What is required: Look through the listing below for the line with "Condividi su Facebook" and the line with "es 38er Ziels". Copy both, along with every line between them, exactly and with no pictures.

------------------------------

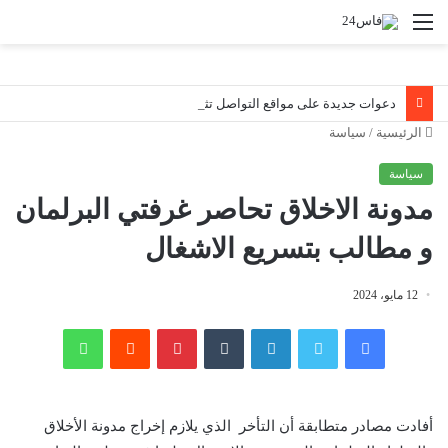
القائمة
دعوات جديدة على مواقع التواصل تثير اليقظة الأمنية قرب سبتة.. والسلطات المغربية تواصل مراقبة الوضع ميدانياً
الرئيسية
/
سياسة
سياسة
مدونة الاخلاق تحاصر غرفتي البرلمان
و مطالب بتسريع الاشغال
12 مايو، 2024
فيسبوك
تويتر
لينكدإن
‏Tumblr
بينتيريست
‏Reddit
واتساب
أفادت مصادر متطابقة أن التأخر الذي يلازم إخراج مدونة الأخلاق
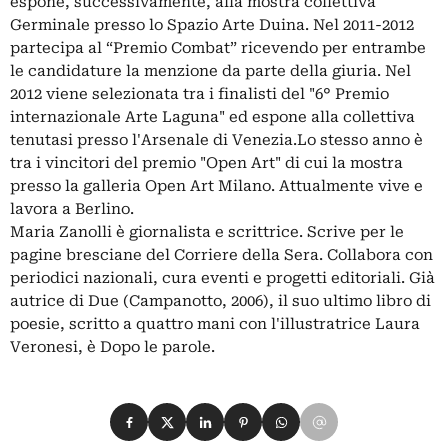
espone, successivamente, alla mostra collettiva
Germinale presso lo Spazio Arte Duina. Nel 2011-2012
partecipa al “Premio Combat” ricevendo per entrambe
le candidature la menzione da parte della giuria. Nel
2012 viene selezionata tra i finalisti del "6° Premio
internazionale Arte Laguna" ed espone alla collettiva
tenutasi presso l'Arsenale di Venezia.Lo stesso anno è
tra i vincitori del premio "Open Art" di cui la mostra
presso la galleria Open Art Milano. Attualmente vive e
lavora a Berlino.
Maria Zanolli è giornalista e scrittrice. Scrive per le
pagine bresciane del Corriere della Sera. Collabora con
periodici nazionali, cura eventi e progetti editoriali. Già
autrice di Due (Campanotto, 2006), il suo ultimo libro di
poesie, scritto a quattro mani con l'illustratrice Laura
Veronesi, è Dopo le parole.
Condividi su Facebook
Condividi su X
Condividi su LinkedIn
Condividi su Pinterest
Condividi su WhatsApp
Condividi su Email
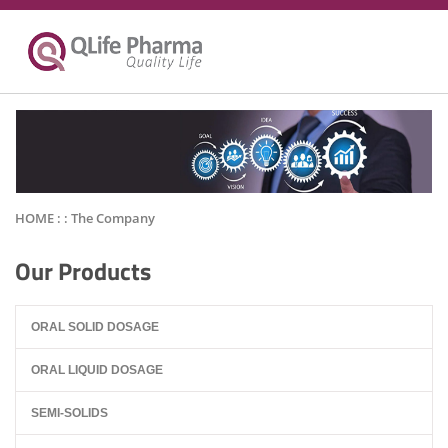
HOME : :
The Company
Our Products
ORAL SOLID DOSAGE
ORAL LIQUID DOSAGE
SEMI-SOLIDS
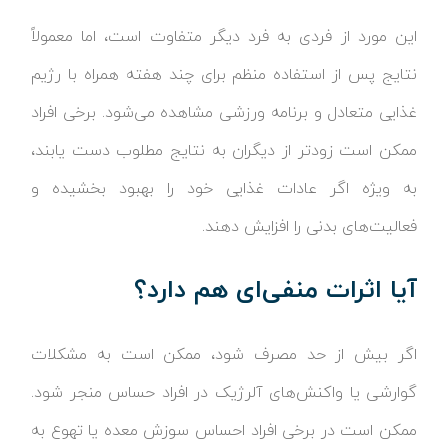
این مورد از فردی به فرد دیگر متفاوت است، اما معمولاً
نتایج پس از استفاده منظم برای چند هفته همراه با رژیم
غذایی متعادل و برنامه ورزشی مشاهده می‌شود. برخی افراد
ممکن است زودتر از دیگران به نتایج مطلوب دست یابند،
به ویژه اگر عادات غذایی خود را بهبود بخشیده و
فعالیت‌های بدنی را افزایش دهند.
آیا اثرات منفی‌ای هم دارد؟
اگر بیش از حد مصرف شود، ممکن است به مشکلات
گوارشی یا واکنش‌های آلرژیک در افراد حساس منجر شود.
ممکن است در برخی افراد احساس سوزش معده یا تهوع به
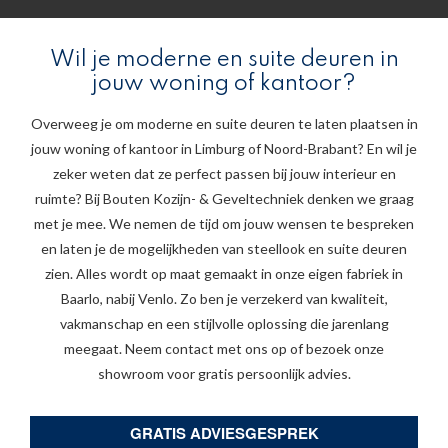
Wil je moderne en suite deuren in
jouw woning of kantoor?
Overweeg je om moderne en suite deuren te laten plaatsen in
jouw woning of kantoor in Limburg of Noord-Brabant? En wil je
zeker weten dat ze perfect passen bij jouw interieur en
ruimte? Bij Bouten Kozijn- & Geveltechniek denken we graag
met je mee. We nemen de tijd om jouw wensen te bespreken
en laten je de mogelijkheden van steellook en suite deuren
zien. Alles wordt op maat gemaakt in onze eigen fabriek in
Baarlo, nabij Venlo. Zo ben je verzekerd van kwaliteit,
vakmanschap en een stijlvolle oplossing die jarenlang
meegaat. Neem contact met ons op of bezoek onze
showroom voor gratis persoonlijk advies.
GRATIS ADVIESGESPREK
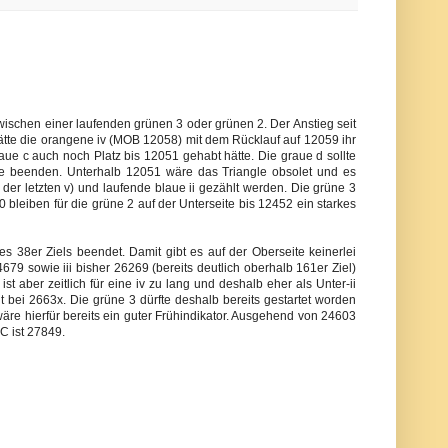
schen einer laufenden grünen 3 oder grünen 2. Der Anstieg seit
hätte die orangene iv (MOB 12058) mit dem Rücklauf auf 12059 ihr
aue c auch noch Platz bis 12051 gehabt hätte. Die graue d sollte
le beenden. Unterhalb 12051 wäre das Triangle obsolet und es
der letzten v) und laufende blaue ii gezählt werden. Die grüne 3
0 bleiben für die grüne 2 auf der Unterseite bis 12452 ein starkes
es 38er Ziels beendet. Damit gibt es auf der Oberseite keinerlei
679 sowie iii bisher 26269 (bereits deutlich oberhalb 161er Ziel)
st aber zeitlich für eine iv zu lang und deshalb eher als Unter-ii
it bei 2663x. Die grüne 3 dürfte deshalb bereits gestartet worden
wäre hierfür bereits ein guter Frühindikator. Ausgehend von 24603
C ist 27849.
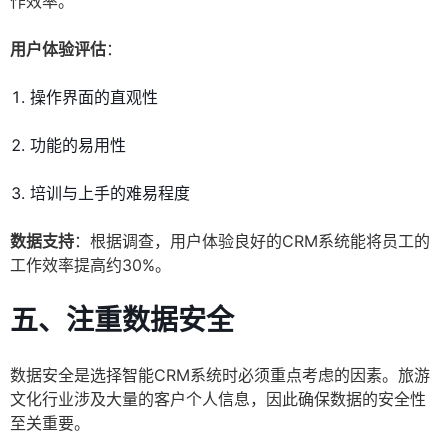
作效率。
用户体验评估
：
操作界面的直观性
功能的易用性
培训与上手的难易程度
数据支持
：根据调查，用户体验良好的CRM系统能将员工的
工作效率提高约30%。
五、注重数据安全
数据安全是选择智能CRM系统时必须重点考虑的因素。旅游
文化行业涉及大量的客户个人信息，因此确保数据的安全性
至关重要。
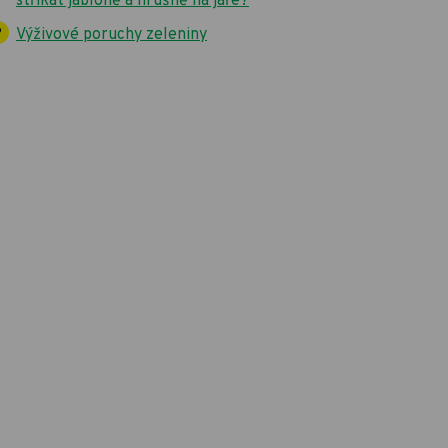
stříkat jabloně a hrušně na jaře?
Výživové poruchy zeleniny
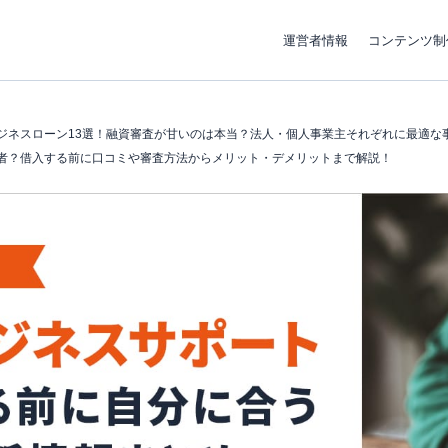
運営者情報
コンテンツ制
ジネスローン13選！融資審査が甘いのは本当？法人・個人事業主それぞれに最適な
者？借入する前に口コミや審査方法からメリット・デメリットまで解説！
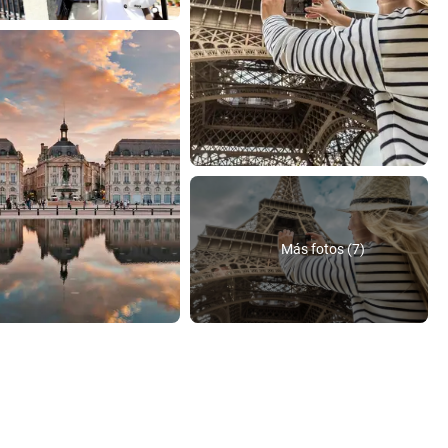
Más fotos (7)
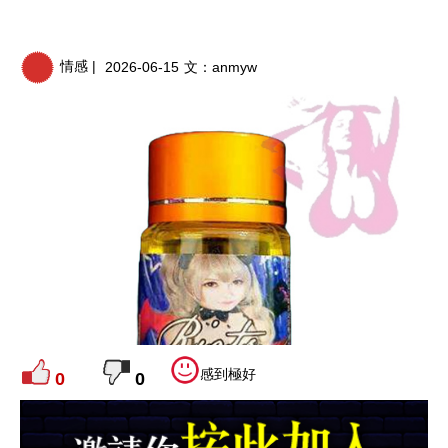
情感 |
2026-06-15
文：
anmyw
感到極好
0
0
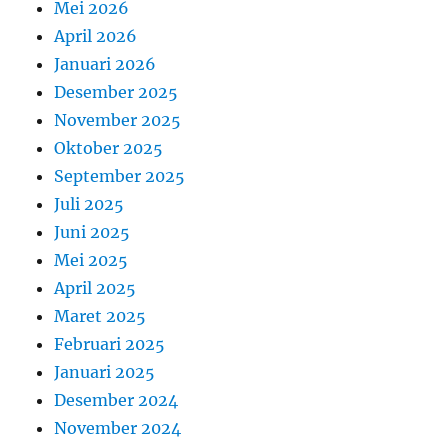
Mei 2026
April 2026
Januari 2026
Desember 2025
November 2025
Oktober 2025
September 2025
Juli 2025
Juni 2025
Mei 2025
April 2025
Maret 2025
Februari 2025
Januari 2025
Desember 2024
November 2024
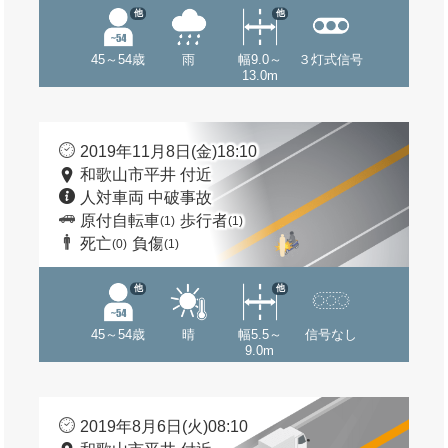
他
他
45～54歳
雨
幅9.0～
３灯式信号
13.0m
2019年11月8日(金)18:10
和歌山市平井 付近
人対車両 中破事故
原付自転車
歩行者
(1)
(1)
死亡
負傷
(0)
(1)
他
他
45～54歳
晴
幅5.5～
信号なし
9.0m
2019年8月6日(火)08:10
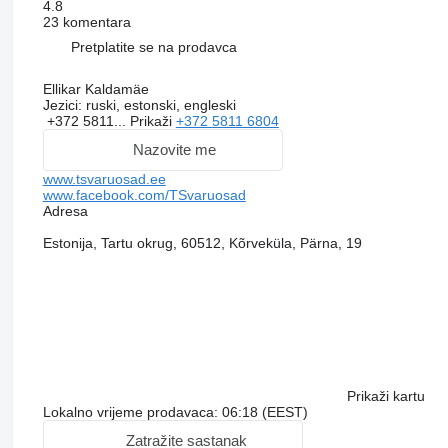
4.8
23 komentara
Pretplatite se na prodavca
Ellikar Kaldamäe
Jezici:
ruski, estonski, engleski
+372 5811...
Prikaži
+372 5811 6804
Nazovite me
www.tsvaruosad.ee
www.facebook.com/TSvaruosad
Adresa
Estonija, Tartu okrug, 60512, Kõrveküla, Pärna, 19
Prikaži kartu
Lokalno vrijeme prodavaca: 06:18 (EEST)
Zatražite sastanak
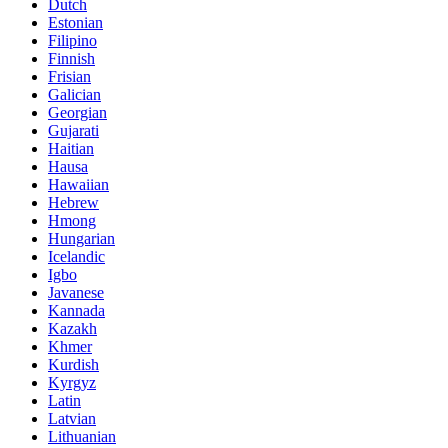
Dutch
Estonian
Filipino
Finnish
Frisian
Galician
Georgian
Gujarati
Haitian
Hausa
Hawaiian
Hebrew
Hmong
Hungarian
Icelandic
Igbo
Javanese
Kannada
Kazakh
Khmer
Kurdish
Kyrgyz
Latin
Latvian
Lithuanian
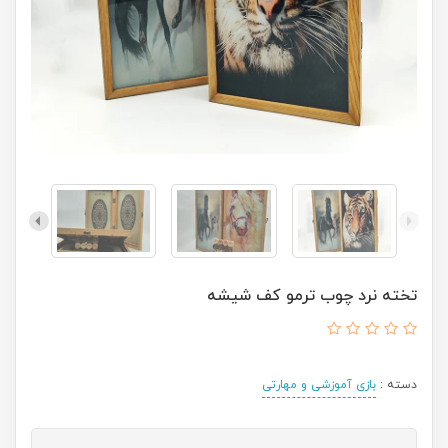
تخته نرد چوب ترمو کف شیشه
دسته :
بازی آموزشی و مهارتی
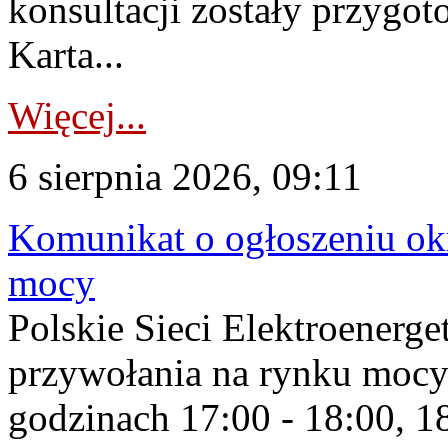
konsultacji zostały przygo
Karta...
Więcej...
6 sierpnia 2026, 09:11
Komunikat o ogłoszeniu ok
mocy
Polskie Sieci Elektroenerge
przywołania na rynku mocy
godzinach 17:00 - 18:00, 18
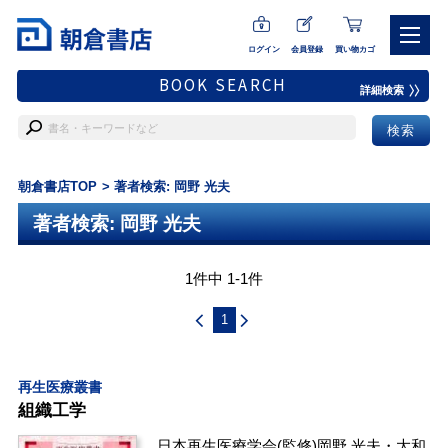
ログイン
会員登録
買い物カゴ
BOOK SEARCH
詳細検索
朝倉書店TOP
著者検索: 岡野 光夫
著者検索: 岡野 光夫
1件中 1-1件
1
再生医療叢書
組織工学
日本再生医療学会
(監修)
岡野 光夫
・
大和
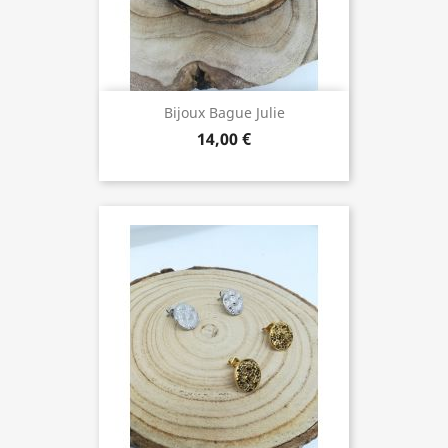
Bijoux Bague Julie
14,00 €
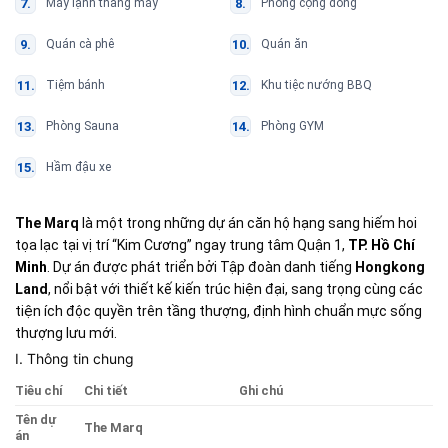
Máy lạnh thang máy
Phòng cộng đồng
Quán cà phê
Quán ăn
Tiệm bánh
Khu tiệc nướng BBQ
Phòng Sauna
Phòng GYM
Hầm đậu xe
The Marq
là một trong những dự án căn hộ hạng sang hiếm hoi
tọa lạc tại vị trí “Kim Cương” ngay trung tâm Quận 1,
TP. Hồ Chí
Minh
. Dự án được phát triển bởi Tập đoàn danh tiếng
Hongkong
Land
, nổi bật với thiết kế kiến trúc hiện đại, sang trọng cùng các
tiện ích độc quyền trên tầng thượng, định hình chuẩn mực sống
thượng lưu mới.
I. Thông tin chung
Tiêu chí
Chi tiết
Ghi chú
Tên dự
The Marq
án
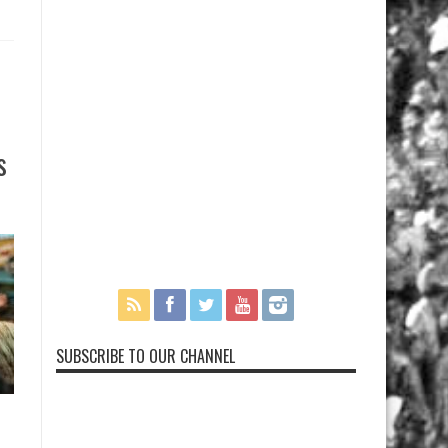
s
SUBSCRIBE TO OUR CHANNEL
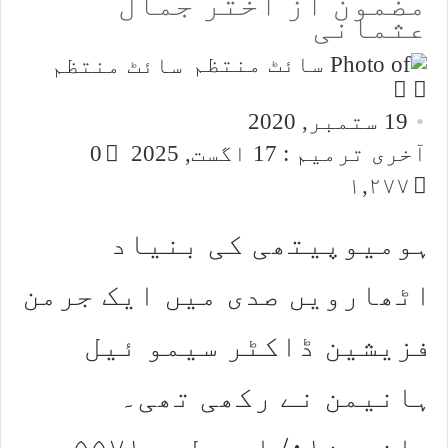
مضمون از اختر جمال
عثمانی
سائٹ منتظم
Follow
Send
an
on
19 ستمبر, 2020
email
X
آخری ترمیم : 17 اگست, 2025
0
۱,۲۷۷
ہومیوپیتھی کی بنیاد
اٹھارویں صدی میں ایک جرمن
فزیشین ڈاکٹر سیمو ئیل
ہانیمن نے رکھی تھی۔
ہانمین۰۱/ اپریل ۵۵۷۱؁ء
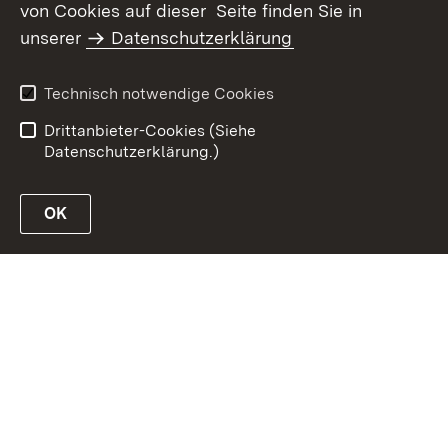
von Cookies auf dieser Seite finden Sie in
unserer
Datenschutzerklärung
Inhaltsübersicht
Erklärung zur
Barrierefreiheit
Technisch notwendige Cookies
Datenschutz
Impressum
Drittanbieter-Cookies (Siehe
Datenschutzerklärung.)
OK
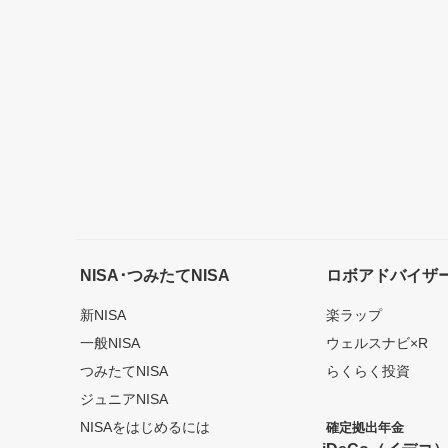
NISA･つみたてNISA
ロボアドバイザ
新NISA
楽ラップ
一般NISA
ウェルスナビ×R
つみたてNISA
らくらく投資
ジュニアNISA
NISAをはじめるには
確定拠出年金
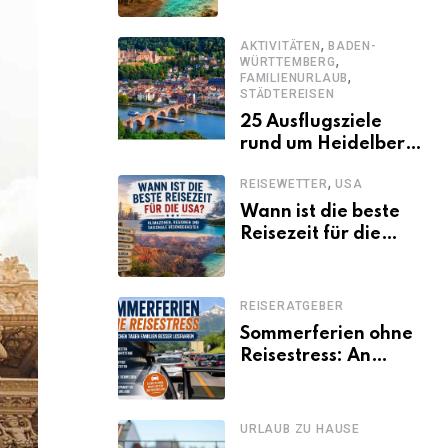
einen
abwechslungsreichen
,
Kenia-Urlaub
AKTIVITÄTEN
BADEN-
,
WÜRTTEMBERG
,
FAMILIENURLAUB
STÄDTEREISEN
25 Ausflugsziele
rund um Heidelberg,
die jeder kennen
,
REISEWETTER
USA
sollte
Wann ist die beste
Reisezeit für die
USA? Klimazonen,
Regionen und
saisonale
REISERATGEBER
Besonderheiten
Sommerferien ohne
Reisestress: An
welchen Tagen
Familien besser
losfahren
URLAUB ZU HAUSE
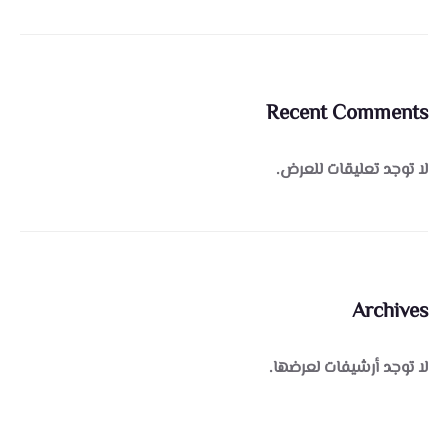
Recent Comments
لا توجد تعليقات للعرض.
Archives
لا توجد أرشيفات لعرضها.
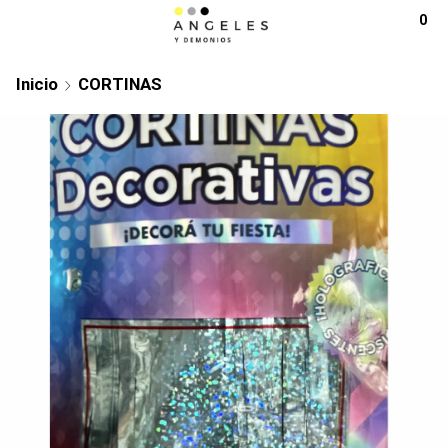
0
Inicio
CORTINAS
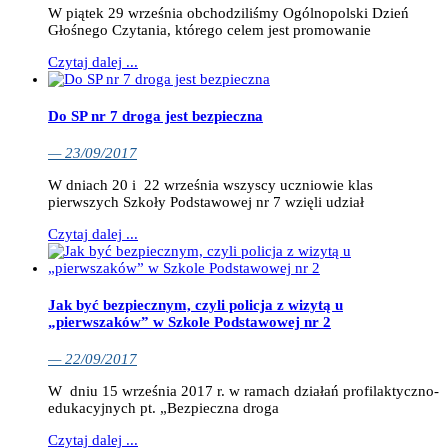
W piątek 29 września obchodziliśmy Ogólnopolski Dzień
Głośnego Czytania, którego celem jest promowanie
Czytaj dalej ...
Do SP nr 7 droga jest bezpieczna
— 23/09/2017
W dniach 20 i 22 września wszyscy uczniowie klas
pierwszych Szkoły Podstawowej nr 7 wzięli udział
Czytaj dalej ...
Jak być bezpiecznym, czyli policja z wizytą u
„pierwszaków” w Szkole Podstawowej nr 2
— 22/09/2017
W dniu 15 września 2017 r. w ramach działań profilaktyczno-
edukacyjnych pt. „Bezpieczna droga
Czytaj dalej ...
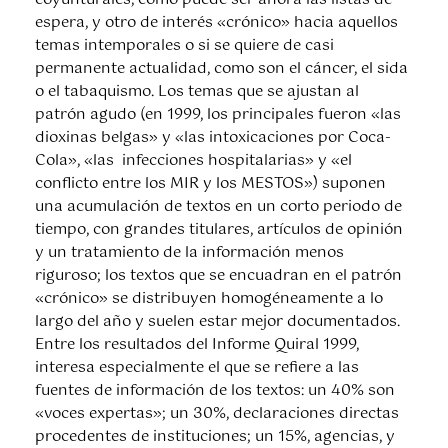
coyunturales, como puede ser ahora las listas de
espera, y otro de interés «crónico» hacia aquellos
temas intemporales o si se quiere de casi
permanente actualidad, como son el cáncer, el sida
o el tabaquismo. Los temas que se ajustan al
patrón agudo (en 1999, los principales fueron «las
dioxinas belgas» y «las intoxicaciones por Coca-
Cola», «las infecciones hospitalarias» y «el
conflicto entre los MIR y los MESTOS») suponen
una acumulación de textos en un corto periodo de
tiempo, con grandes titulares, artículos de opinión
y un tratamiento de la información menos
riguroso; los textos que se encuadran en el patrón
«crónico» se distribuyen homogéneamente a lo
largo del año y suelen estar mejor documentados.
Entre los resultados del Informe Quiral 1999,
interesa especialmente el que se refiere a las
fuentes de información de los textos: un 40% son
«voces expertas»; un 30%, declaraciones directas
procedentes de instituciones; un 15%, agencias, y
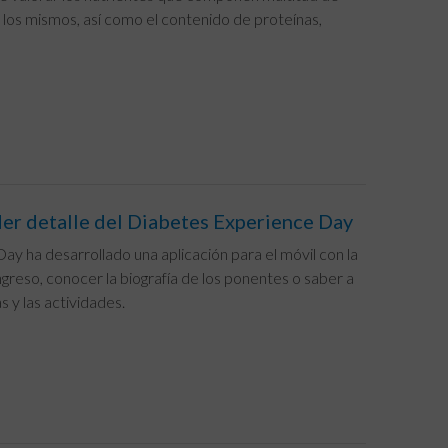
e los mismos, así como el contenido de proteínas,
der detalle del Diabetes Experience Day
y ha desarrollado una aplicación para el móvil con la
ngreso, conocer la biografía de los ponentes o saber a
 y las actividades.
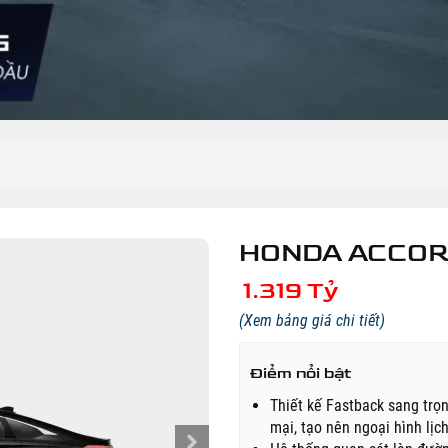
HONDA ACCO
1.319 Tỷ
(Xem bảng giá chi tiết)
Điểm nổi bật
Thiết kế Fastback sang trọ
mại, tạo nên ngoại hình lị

------------------------------

Reply:
Condividi su Facebook
Condividi su X
Condividi su LinkedIn
Condividi su Pinterest
Condividi su WhatsApp
Condividi su Email
HOME : :
The Company
Our Products
ORAL SOLID DOSAGE
ORAL LIQUID DOSAGE
SEMI-SOLIDS
این مورد از فردی به فرد دیگر متفاوت است، اما معمولاً
نتایج پس از استفاده منظم برای چند هفته همراه با رژیم
غذایی متعادل و برنامه ورزشی مشاهده می‌شود. برخی افراد
ممکن است زودتر از دیگران به نتایج مطلوب دست یابند،
به ویژه اگر عادات غذایی خود را بهبود بخشیده و
فعالیت‌های بدنی را افزایش دهند.
آیا اثرات منفی‌ای هم دارد؟
اگر بیش از حد مصرف شود، ممکن است به مشکلات
گوارشی یا واکنش‌های آلرژیک در افراد حساس منجر شود.
ممکن است در برخی افراد احساس سوزش معده یا تهوع به
Wil je moderne en suite deuren in
jouw woning of kantoor?
Overweeg je om moderne en suite deuren te laten plaatsen in
jouw woning of kantoor in Limburg of Noord-Brabant? En wil je
zeker weten dat ze perfect passen bij jouw interieur en
ruimte? Bij Bouten Kozijn- & Geveltechniek denken we graag
met je mee. We nemen de tijd om jouw wensen te bespreken
en laten je de mogelijkheden van steellook en suite deuren
zien. Alles wordt op maat gemaakt in onze eigen fabriek in
Baarlo, nabij Venlo. Zo ben je verzekerd van kwaliteit,
vakmanschap en een stijlvolle oplossing die jarenlang
meegaat. Neem contact met ons op of bezoek onze
showroom voor gratis persoonlijk advies.
GRATIS ADVIESGESPREK
schen einer laufenden grünen 3 oder grünen 2. Der Anstieg seit
hätte die orangene iv (MOB 12058) mit dem Rücklauf auf 12059 ihr
aue c auch noch Platz bis 12051 gehabt hätte. Die graue d sollte
le beenden. Unterhalb 12051 wäre das Triangle obsolet und es
der letzten v) und laufende blaue ii gezählt werden. Die grüne 3
0 bleiben für die grüne 2 auf der Unterseite bis 12452 ein starkes
es 38er Ziels beendet. Damit gibt es auf der Oberseite keinerlei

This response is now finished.